JOB =>
Each record is to be printed again exactly, though not its pictures.

Recorded data

━━━━━━━━

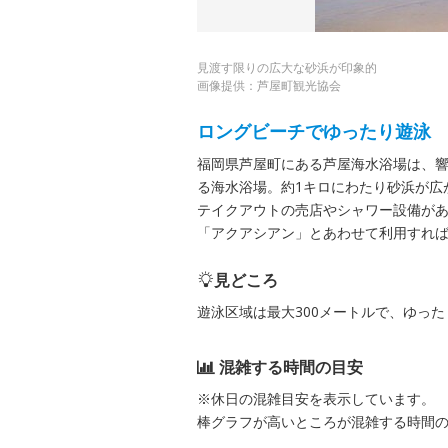
見渡す限りの広大な砂浜が印象的
画像提供：芦屋町観光協会
ロングビーチでゆったり遊泳
福岡県芦屋町にある芦屋海水浴場は、響
る海水浴場。約1キロにわたり砂浜が広
テイクアウトの売店やシャワー設備が
「アクアシアン」とあわせて利用すれば
見どころ
遊泳区域は最大300メートルで、ゆっ
混雑する時間の目安
※休日の混雑目安を表示しています。
棒グラフが高いところが混雑する時間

━━━━━━━━

SOLUTION TO THIS EXERCISE =>
見渡す限りの広大な砂浜が印象的
画像提供：芦屋町観光協会
ロングビーチでゆったり遊泳
福岡県芦屋町にある芦屋海水浴場は、響
る海水浴場。約1キロにわたり砂浜が広
テイクアウトの売店やシャワー設備が
「アクアシアン」とあわせて利用すれば
見どころ
遊泳区域は最大300メートルで、ゆっ
混雑する時間の目安
※休日の混雑目安を表示しています。
棒グラフが高いところが混雑する時間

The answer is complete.